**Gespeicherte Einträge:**
----------------------------------------

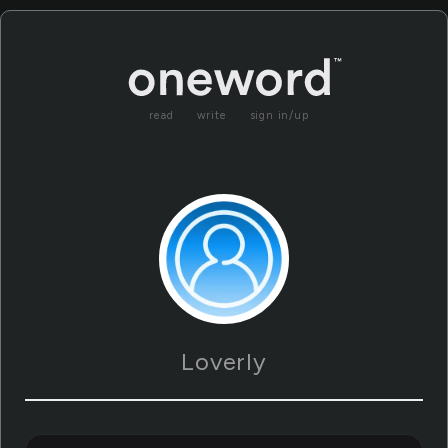
read
write
sign in/up
Loverly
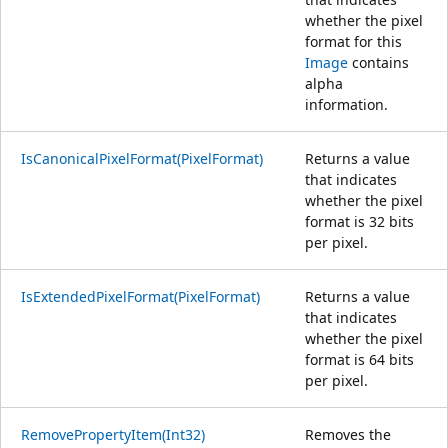
whether the pixel
format for this
Image
contains
alpha
information.
IsCanonicalPixelFormat(PixelFormat)
Returns a value
that indicates
whether the pixel
format is 32 bits
per pixel.
IsExtendedPixelFormat(PixelFormat)
Returns a value
that indicates
whether the pixel
format is 64 bits
per pixel.
RemovePropertyItem(Int32)
Removes the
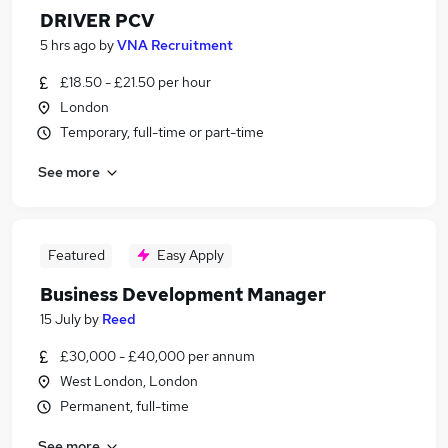
DRIVER PCV
5 hrs ago
by
VNA Recruitment
£18.50 - £21.50 per hour
London
Temporary, full-time or part-time
See more
Featured
Easy Apply
Business Development Manager
15 July
by
Reed
£30,000 - £40,000 per annum
West London, London
Permanent, full-time
See more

----------------------------------------

**Aufgabe:** Übertrage den Text aller Einträge oben Zeile für Zeile ohne jede Änderung. Die Bilder lässt du weg.

**Ergebnis:**
read
write
sign in/up
Loverly
whether the pixel
format for this
Image
contains
alpha
information.
IsCanonicalPixelFormat(PixelFormat)
Returns a value
that indicates
whether the pixel
format is 32 bits
per pixel.
IsExtendedPixelFormat(PixelFormat)
Returns a value
that indicates
whether the pixel
format is 64 bits
per pixel.
RemovePropertyItem(Int32)
Removes the
DRIVER PCV
5 hrs ago
by
VNA Recruitment
£18.50 - £21.50 per hour
London
Temporary, full-time or part-time
See more
Featured
Easy Apply
Business Development Manager
15 July
by
Reed
£30,000 - £40,000 per annum
West London, London
Permanent, full-time
See more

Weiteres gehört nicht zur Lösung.